--- Data for processing ---

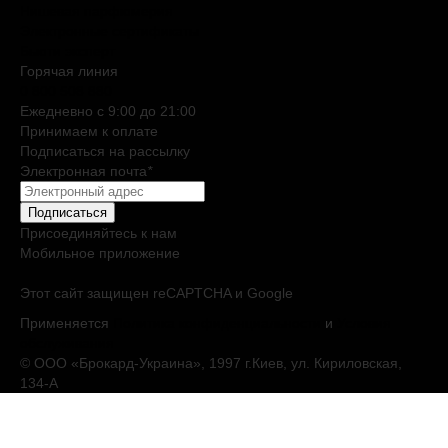
Нишевая парфюмерия
Электронные сертификаты
Бьюти эксперт
Горячая линия
0 800 508 880
Ежедневно c 9:00 до 21:00
Принимаем к оплате
Подписаться на рассылку
Электронная почта
*
Подписаться
Присоединяйтесь к нам
Мобильное приложение
Этот сайт защищен reCAPTCHA и Google
Применяется
Политика конфиденциальности
и
Условия
обслуживания
© ООО «Брокард-Украина», 1997 г.Киев, ул. Кириловская,
134-А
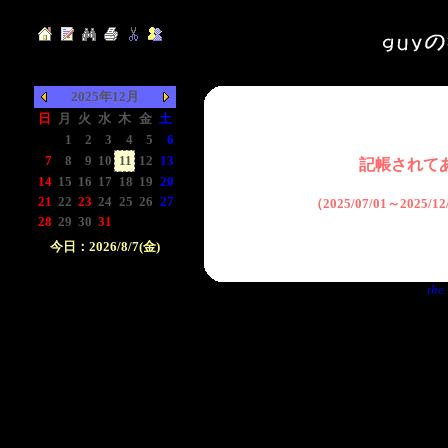
2025年12月
日
月
火
水
木
金
土
-
1
2
3
4
5
6
7
8
9
10
11
12
13
記帳されて
14
15
16
17
18
19
20
21
22
23
24
25
26
27
（2025/07/01～2025/
28
29
30
31
-
-
-
今日：2026/8/7(金)
日付をクリックして下
the 
さい。クリックした日
付以前の日記が表示さ
れます。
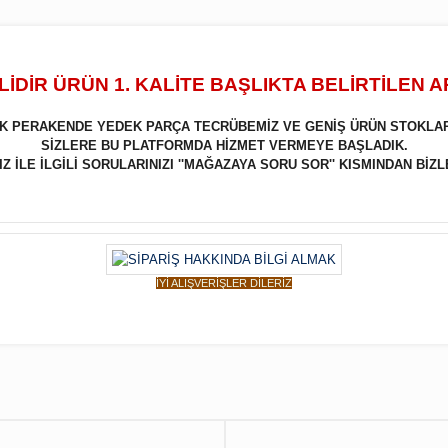
İDİR ÜRÜN 1. KALİTE BAŞLIKTA BELİRTİLEN 
LIK PERAKENDE YEDEK PARÇA TECRÜBEMİZ VE GENİŞ ÜRÜN STOKLA
SİZLERE BU PLATFORMDA HİZMET VERMEYE BAŞLADIK.
 İLE İLGİLİ SORULARINIZI ''MAĞAZAYA SORU SOR'' KISMINDAN BİZL
İYİ ALIŞVERİŞLER DİLERİZ
Bu ürüne ilk yorumu siz yapın!
Yorum Yaz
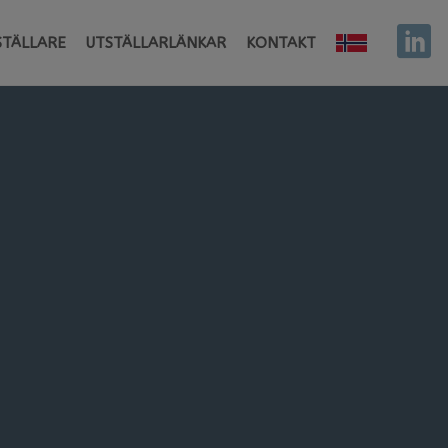
STÄLLARE
UTSTÄLLARLÄNKAR
KONTAKT
NORGE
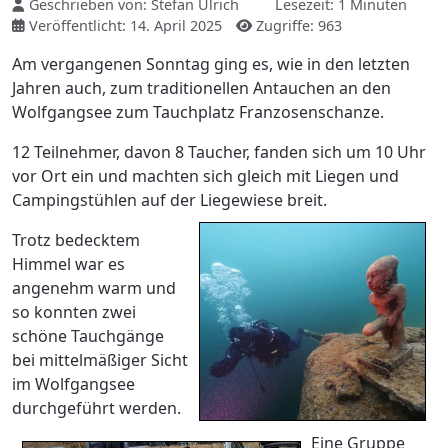
Geschrieben von:
Stefan Ulrich
Lesezeit: 1 Minuten
Veröffentlicht: 14. April 2025
Zugriffe: 963
Am vergangenen Sonntag ging es, wie in den letzten
Jahren auch, zum traditionellen Antauchen an den
Wolfgangsee zum Tauchplatz Franzosenschanze.
12 Teilnehmer, davon 8 Taucher, fanden sich um 10 Uhr
vor Ort ein und machten sich gleich mit Liegen und
Campingstühlen auf der Liegewiese breit.
Trotz bedecktem
Himmel war es
angenehm warm und
so konnten zwei
schöne Tauchgänge
bei mittelmäßiger Sicht
im Wolfgangsee
durchgeführt werden.
Eine Gruppe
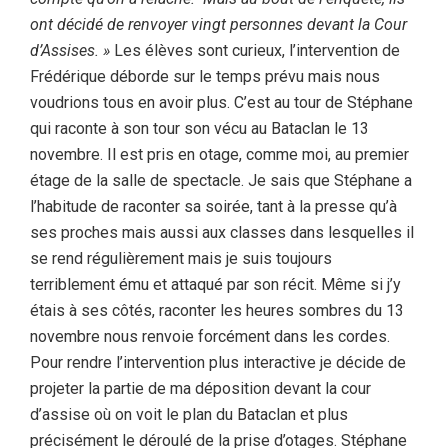
ont décidé de renvoyer vingt personnes devant la Cour
d’Assises. »
Les élèves sont curieux, l’intervention de
Frédérique déborde sur le temps prévu mais nous
voudrions tous en avoir plus. C’est au tour de Stéphane
qui raconte à son tour son vécu au Bataclan le 13
novembre. Il est pris en otage, comme moi, au premier
étage de la salle de spectacle. Je sais que Stéphane a
l’habitude de raconter sa soirée, tant à la presse qu’à
ses proches mais aussi aux classes dans lesquelles il
se rend régulièrement mais je suis toujours
terriblement ému et attaqué par son récit. Même si j’y
étais à ses côtés, raconter les heures sombres du 13
novembre nous renvoie forcément dans les cordes.
Pour rendre l’intervention plus interactive je décide de
projeter la partie de ma déposition devant la cour
d’assise où on voit le plan du Bataclan et plus
précisément le déroulé de la prise d’otages. Stéphane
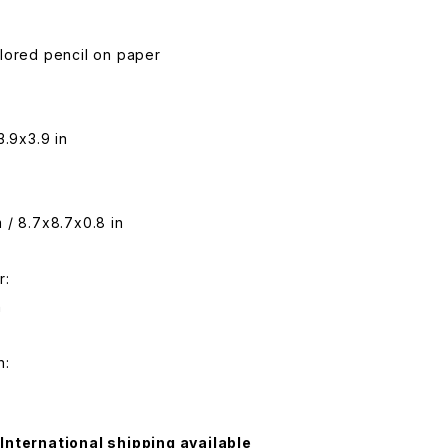
lored pencil on paper
3.9x3.9 in
:
 / 8.7x8.7x0.8 in
r:
n
n:
International shipping available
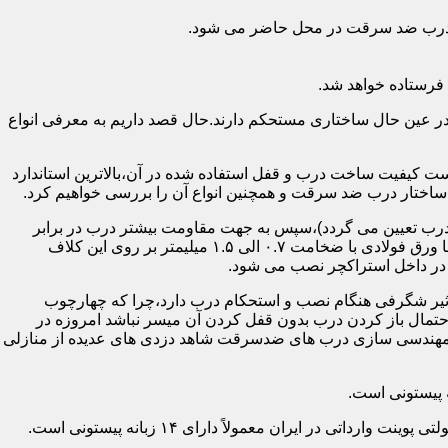
اد درب ضد سرقت در محل حاضر می شود.
فرستاده خواهد شد.
ر عین حال ساختاری مستحکم دارند.حال قصد داریم به معرفی انواع
 کیفیت ساخت درب و قفل استفاده شده در آن،بالاترین استاندارد
اختار درب ضد سرقت و همچنین انواع آن را بررسی خواهیم کرد.
درب تعیین می گردد)،سپس به جهت مقاومت بیشتر درب در برابر
خمش،۳ الی ۴ قید فولادی دقیقاً با همان سایز پروفیل های محیطی به صورت افقی به دو قید پروفیل عمودی محیطی جوش می شود و در انتها ورق فولادی با ضخامت ۰.۷ الی ۱.۵ میلیمتر بر روی این کلاف
 در داخل استراکچر نصب می شود.
۱.۵ تا ۲ میلی متر ساخته شده است،که این ضخامت تأثیر شگرفی هنگام نصب و استحکام درب دارد،چرا که چهارچوب
حتمال باز کردن درب بدون قفل کردن آن میسر نباشد امروزه در
م مهندسی سازی درب های ضدسرقت شاهد دزدی های عدیده از منازلی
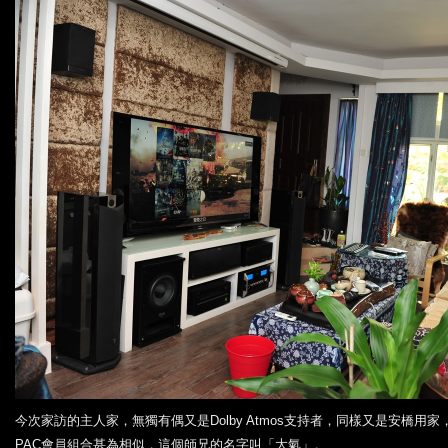
今次家訪的主人家，無獨有偶又是Dolby Atmos支持者，同樣又是安橋用
PAC會員組合甚為相似，這個師兄的名字叫「大氣」。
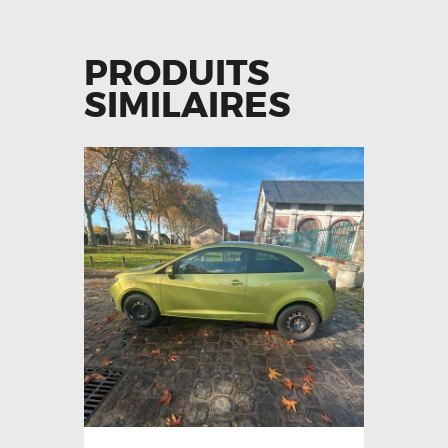
PRODUITS
SIMILAIRES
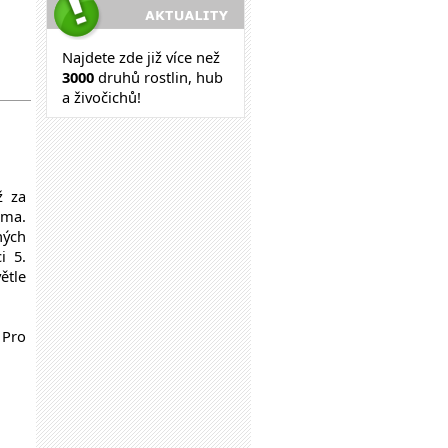
Najdete zde již více než
30
00
druhů rostlin, hub
a živočichů!
ž za
ama.
ných
i 5.
ětle
 Pro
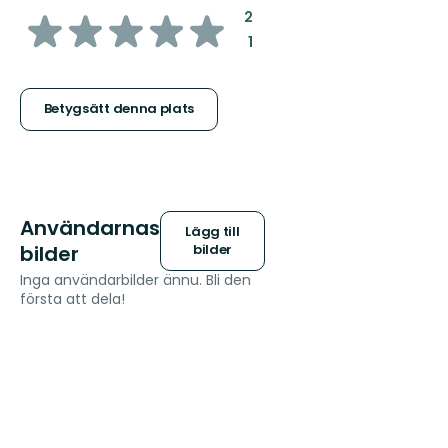
av
:
2
:
1
5
stjärnor
Betygsätt denna plats
Användarnas
Lägg till
bilder
bilder
Inga användarbilder ännu. Bli den
första att dela!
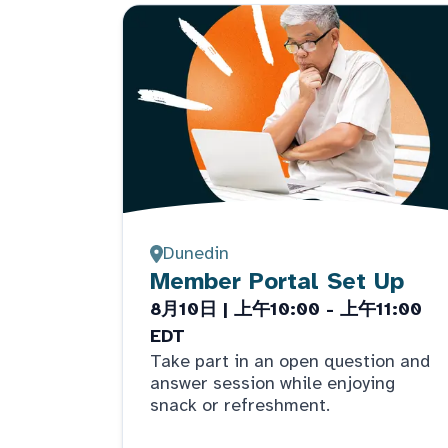
Dunedin
Member Portal Set Up
8月10日 | 上午10:00 - 上午11:00
EDT
Take part in an open question and
answer session while enjoying
snack or refreshment.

---

To do -> Each entry above is to be given again exactly, and any image in it is to be dropped.

Answer to this task ->
Нишевая парфюмерия
Электронные сертификаты
Бьюти эксперт
Горячая линия
0 800 508 880
Ежедневно c 9:00 до 21:00
Принимаем к оплате
Подписаться на рассылку
Электронная почта
*
Подписаться
Присоединяйтесь к нам
Мобильное приложение
Этот сайт защищен reCAPTCHA и Google
Применяется
Политика конфиденциальности
и
Условия
обслуживания
© ООО «Брокард-Украина», 1997 г.Киев, ул. Кириловская,
134-А
2025年12月
日
月
火
水
木
金
土
-
1
2
3
4
5
6
7
8
9
10
11
12
13
記帳されて
14
15
16
17
18
19
20
21
22
23
24
25
26
27
（2025/07/01～2025/
28
29
30
31
-
-
-
今日：2026/8/7(金)
日付をクリックして下
the 
さい。クリックした日
付以前の日記が表示さ
れます。
İDİR ÜRÜN 1. KALİTE BAŞLIKTA BELİRTİLEN 
LIK PERAKENDE YEDEK PARÇA TECRÜBEMİZ VE GENİŞ ÜRÜN STOKLA
SİZLERE BU PLATFORMDA HİZMET VERMEYE BAŞLADIK.
 İLE İLGİLİ SORULARINIZI ''MAĞAZAYA SORU SOR'' KISMINDAN BİZL
İYİ ALIŞVERİŞLER DİLERİZ
Bu ürüne ilk yorumu siz yapın!
Yorum Yaz
STÄLLARE
UTSTÄLLARLÄNKAR
KONTAKT
NORGE
Geschrieben von:
Stefan Ulrich
Lesezeit: 1 Minuten
Veröffentlicht: 14. April 2025
Zugriffe: 963
Am vergangenen Sonntag ging es, wie in den letzten
Jahren auch, zum traditionellen Antauchen an den
Wolfgangsee zum Tauchplatz Franzosenschanze.
12 Teilnehmer, davon 8 Taucher, fanden sich um 10 Uhr
vor Ort ein und machten sich gleich mit Liegen und
Campingstühlen auf der Liegewiese breit.
Trotz bedecktem
Himmel war es
angenehm warm und
so konnten zwei
schöne Tauchgänge
bei mittelmäßiger Sicht
im Wolfgangsee
durchgeführt werden.
Eine Gruppe
ont décidé de renvoyer vingt personnes devant la Cour
d’Assises. »
Les élèves sont curieux, l’intervention de
Frédérique déborde sur le temps prévu mais nous
voudrions tous en avoir plus. C’est au tour de Stéphane
qui raconte à son tour son vécu au Bataclan le 13
novembre. Il est pris en otage, comme moi, au premier
étage de la salle de spectacle. Je sais que Stéphane a
l’habitude de raconter sa soirée, tant à la presse qu’à
ses proches mais aussi aux classes dans lesquelles il
se rend régulièrement mais je suis toujours
terriblement ému et attaqué par son récit. Même si j’y
étais à ses côtés, raconter les heures sombres du 13
novembre nous renvoie forcément dans les cordes.
Pour rendre l’intervention plus interactive je décide de
projeter la partie de ma déposition devant la cour
d’assise où on voit le plan du Bataclan et plus
précisément le déroulé de la prise d’otages. Stéphane
lored pencil on paper
3.9x3.9 in
:
 / 8.7x8.7x0.8 in
r:
n
n:
International shipping available
اد درب ضد سرقت در محل حاضر می شود.
فرستاده خواهد شد.
ر عین حال ساختاری مستحکم دارند.حال قصد داریم به معرفی انواع
 کیفیت ساخت درب و قفل استفاده شده در آن،بالاترین استاندارد
اختار درب ضد سرقت و همچنین انواع آن را بررسی خواهیم کرد.
درب تعیین می گردد)،سپس به جهت مقاومت بیشتر درب در برابر
خمش،۳ الی ۴ قید فولادی دقیقاً با همان سایز پروفیل های محیطی به صورت افقی به دو قید پروفیل عمودی محیطی جوش می شود و در انتها ورق فولادی با ضخامت ۰.۷ الی ۱.۵ میلیمتر بر روی این کلاف
 در داخل استراکچر نصب می شود.
۱.۵ تا ۲ میلی متر ساخته شده است،که این ضخامت تأثیر شگرفی هنگام نصب و استحکام درب دارد،چرا که چهارچوب
حتمال باز کردن درب بدون قفل کردن آن میسر نباشد امروزه در
م مهندسی سازی درب های ضدسرقت شاهد دزدی های عدیده از منازلی
今次家訪的主人家，無獨有偶又是Dolby Atmos支持者，同樣又是安橋用
PAC會員組合甚為相似，這個師兄的名字叫「大氣」。
PRODUITS
SIMILAIRES
Najdete zde již více než
30
00
druhů rostlin, hub
a živočichů!
ž za
ama.
ných
i 5.
ětle
 Pro
av
:
2
:
1
5
stjärnor
Betygsätt denna plats
Användarnas
Lägg till
bilder
bilder
Inga användarbilder ännu. Bli den
första att dela!
Dunedin
Member Portal Set Up
8月10日 | 上午10:00 - 上午11:00
EDT
Take part in an open question and
answer session while enjoying
snack or refreshment.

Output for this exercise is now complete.